Does thinking of God and his solving our problems make that a prayer then and there? Now occasionally – when something happens that really has my concern I go so far as to get down on my knees by the bed, and really pray. Does that accomplish more?? I very very often think and hope God is looking after my loved ones – particularly you three girls who drive all over the kindom come, but I don’t know if that is sufficient - or should it be a voiced prayer?
I remember once, a long time ago, when I was very seriously ill – I was 18, and had a bursted appendix. I would lay in my hospital bed and say the Lord’s Prayer. I still pray that prayer – sometimes at night when I can’t sleep, or when I feel things are out of my control! Now, my daughter is going to drive from Eureka Springs Ark to Guatamala – through what I would believe is a treacherous Mexico. Should that be a down on my knees episode?
My husband always gives a good prayer down at the Food Kitchen. It is usually simple and not too long – but does it ever touch God’s heart or touch the hearts of those poor unfortunate people?
See – you opened up a “can of worms”.
Amazing. I will be chewing on this for weeks. Thank you.
From one pastor trying to make sense of both the physical and spiritual worlds to another I want to tell you thank you for your honesty, for being so frank, for being real, and for this message. Even the 84 year old "Anonymous" saint who commented on your message doesn't have the answers so many of us struggle with where prayer is concerned. But, it seems to me the fact that we love God and grapple with how to reach Him is a form of prayer itself. Quite frankly, I'm tired of my own self-imposed guilt trip for not praying hard enough...long enough...enough.
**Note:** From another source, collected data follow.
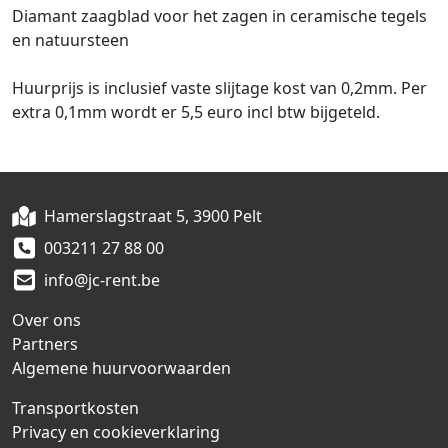
Diamant zaagblad voor het zagen in ceramische tegels
en natuursteen
Huurprijs is inclusief vaste slijtage kost van 0,2mm. Per
extra 0,1mm wordt er 5,5 euro incl btw bijgeteld.
Hamerslagstraat 5, 3900 Pelt
003211 27 88 00
info@jc-rent.be
Over ons
Partners
Algemene huurvoorwaarden
Transportkosten
Privacy en cookieverklaring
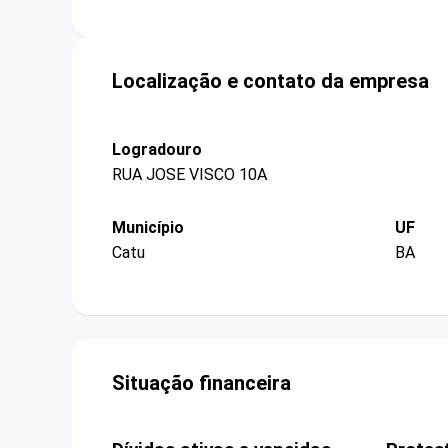
Localização e contato da empresa
Logradouro
RUA JOSE VISCO 10A
Município
UF
Catu
BA
Situação financeira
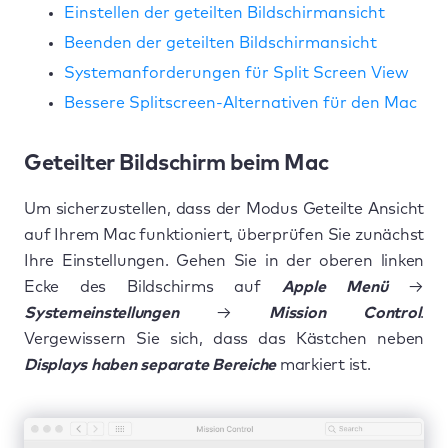
Einstellen der geteilten Bildschirmansicht
Beenden der geteilten Bildschirmansicht
Systemanforderungen für Split Screen View
Bessere Splitscreen-Alternativen für den Mac
Geteilter Bildschirm beim Mac
Um sicherzustellen, dass der Modus Geteilte Ansicht
auf Ihrem Mac funktioniert, überprüfen Sie zunächst
Ihre Einstellungen. Gehen Sie in der oberen linken
Ecke des Bildschirms auf
Apple Menü
→
Systemeinstellungen
→
Mission Control
.
Vergewissern Sie sich, dass das Kästchen neben
Displays haben separate Bereiche
markiert ist.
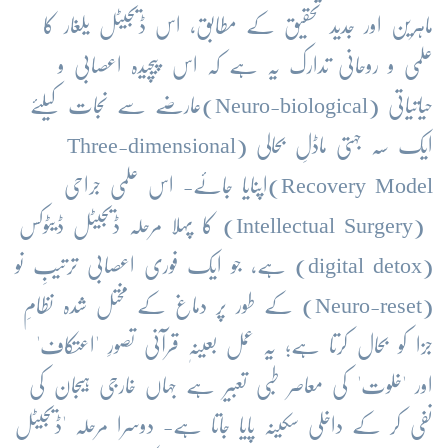
ماہرین اور جدید تحقیق کے مطابق، اس ڈیجیٹل یلغار کا
علمی و روحانی تدارک یہ ہے کہ اس پیچیدہ اعصابی و
حیاتیاتی (Neuro-biological)عارضے سے نجات کیلئے
ایک سہ جہتی ماڈلِ بحالی (Three-dimensional
Recovery Model)اپنایا جائے- اس علمی جراحی
(Intellectual Surgery) کا پہلا مرحلہ ڈیجیٹل ڈیٹوکس
(digital detox) ہے، جو ایک فوری اعصابی ترتیبِ نو
(Neuro-reset) کے طور پر دماغ کے مختل شدہ نظامِ
جزا کو بحال کرتا ہے؛ یہ عمل بعینہٖ قرآنی تصورِ 'اعتکاف'
اور 'خلوت' کی معاصر طبی تعبیر ہے جہاں خارجی ہیجان کی
نفی کر کے داخلی سکینہ پایا جاتا ہے- دوسرا مرحلہ 'ڈیجیٹل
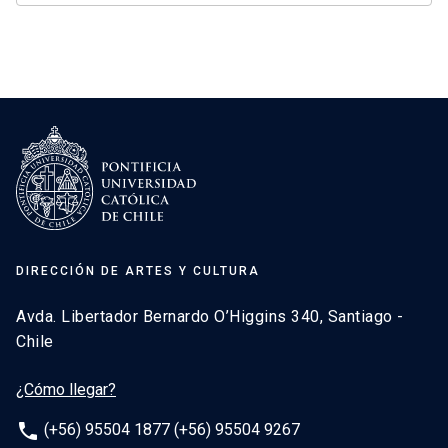
DIRECCIÓN DE ARTES Y CULTURA
Avda. Libertador Bernardo O’Higgins 340, Santiago -
Chile
¿Cómo llegar?
phone
(+56) 95504 1877 (+56) 95504 9267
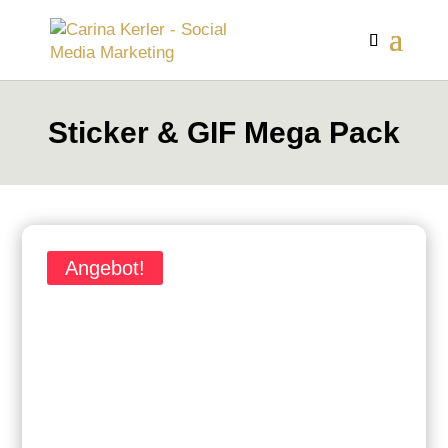
Sticker & GIF Mega Pack
Angebot!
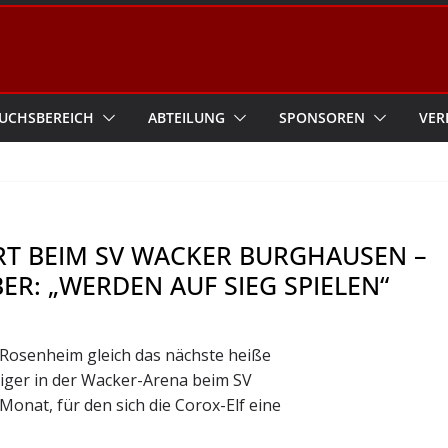
UCHSBEREICH
ABTEILUNG
SPONSOREN
VER
RT BEIM SV WACKER BURGHAUSEN –
ER: „WERDEN AUF SIEG SPIELEN“
Rosenheim gleich das nächste heiße
ziger in der Wacker-Arena beim SV
Monat, für den sich die Corox-Elf eine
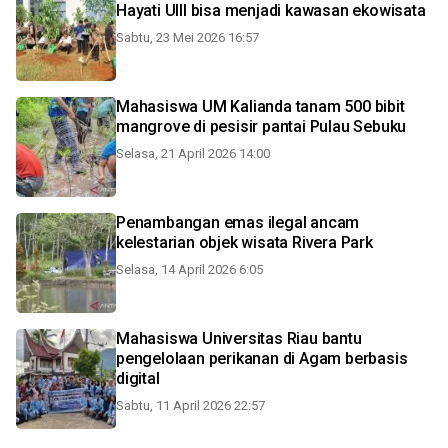
Hayati UIII bisa menjadi kawasan ekowisata
Sabtu, 23 Mei 2026 16:57
Mahasiswa UM Kalianda tanam 500 bibit
mangrove di pesisir pantai Pulau Sebuku
Selasa, 21 April 2026 14:00
Penambangan emas ilegal ancam
kelestarian objek wisata Rivera Park
Selasa, 14 April 2026 6:05
Mahasiswa Universitas Riau bantu
pengelolaan perikanan di Agam berbasis
digital
Sabtu, 11 April 2026 22:57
For me the bottom line is this - I have a deep desire to please God in all I set my hand to. And, I want to be able to hear His voice so I can walk in obedience. Therefore, my life must become a prayer, always speaking to Him but ever listening at the same time.
God bless you.
It is amazing how many of us struggle with prayer when it is simply talking with God wanting to know His will and purpose for our lives as well as learning how to trust Him for our every need which He already promised to supply according to His riches and glory in Christ Jesus. I was really glad to know Im not the only one stuggling but I firmly believe that His eyes are upon the righteous and His ear open to our cry. Im praying that we all continue to press toward the mark of the high calling of God which is in Christ Jesus our Lord, and that my friends take prayer!!!